1. Device (50) for protection against unwanted electric arcs comprising: - a first electrically conductive rod (60) having a first pointed end (61); - an electrically conductive part (40; 80), the first pointed end (61) being separated from the electrically conductive part (40; 80) by a gap (62); - a first electrical conductor (54) connected to the first electrically conductive rod (60); - a sensor (58) configured to detect the passage of an electric current in the first electrical conductor (54).

2. Device according to claim 1, comprising means (70) for modifying the distance between the first pointed end (61) and the electrically conductive part (40; 80).

3. Device according to claim 1 or 2, comprising an airtight enclosure (44; 83) containing the first pointed end (61), the gap (62), and at least a portion of the electrically conductive part (40; 80).

4. Device according to claim 3, in which the enclosure (44; 83) contains an atmosphere consisting of a neutral gas or a mixture of neutral gases.

5. Device according to any one of claims 1 to 4, comprising a support (63) having a threaded opening (67), and in which the first electrically conductive rod (60) includes a threaded portion (68) cooperating with the threaded opening (67).

6. Device according to any one of claims 1 to 5, wherein the electrically conductive part (80) comprises a second electrically conductive rod (80) having a second pointed end (81), the first pointed end (61) being separated from the second pointed end (81) by said gap (62).

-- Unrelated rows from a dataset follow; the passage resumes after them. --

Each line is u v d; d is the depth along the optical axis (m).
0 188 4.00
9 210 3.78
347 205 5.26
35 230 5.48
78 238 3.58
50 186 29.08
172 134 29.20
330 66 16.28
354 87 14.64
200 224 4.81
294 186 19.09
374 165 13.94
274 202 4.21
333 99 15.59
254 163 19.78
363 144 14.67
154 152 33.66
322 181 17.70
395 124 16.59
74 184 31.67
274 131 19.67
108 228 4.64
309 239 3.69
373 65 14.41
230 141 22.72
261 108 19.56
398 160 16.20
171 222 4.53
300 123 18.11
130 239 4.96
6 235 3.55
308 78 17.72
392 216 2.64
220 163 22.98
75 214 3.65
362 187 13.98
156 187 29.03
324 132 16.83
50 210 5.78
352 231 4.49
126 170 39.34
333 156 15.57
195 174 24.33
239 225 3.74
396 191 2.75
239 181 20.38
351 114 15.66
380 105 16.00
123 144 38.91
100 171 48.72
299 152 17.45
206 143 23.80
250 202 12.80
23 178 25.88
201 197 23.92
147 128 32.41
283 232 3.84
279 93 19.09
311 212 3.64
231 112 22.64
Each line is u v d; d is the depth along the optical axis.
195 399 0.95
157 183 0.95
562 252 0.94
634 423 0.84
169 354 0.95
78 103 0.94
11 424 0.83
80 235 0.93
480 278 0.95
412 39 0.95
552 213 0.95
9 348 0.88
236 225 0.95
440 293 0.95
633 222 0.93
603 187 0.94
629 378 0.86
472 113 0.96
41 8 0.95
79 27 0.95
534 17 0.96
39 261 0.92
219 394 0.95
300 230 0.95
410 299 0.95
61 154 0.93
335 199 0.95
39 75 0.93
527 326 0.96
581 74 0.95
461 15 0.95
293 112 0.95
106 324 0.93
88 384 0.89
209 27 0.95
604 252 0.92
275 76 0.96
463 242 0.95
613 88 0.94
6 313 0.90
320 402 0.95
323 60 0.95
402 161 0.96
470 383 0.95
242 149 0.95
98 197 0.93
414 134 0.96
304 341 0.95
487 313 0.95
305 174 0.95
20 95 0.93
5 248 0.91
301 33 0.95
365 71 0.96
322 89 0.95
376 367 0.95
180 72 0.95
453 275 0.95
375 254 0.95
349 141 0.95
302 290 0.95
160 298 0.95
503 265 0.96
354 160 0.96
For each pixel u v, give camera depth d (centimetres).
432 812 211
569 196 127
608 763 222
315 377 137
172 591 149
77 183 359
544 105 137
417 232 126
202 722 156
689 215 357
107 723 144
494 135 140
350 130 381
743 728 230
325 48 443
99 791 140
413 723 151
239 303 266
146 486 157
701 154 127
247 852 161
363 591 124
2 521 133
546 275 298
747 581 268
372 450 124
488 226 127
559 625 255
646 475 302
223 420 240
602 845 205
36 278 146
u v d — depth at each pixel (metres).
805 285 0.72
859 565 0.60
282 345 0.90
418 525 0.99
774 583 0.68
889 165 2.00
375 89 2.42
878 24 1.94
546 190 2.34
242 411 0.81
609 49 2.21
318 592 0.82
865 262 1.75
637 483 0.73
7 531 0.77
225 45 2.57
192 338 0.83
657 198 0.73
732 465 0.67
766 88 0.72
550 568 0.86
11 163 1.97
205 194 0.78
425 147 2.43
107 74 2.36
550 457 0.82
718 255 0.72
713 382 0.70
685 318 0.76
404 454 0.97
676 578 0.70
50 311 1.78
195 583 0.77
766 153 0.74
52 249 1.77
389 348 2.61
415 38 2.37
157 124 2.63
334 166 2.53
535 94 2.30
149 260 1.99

7. Device according to claim 6, further comprising a second electrical conductor (82) connected to the second electrically conductive rod (80).

8. Arc melting furnace (10) comprising an electrode holder (40), an electrode (40) mounted on the electrode holder (40), and a hearth (42) comprising a cavity (14) for holding a charge (11), the arc melting furnace being configured to generate an electric arc for melting the charge (11) and further comprising a device (50) for protection against unwanted electric arcs according to any one of claims 1 to 7, wherein the electrically conductive part (40; 80) corresponds to said electrode holder (40) or is connected to said electrode holder (40).

9. Arc melting furnace (10) according to claim 8, wherein the first electrical conductor (54) is connected to ground or to the hearth (12).

10. Arc melting furnace (10) according to claim 8 or 9, wherein the electrically conductive part (80) comprises a second electrically conductive rod (80) having a second pointed end (81), the first pointed end (61) being separated from the second pointed end (81) by said gap (62), the device (50) for protection against unwanted electric arcs further comprising a second electrical conductor (82) connected to the second electrically conductive rod (80) and to the electrode holder (40).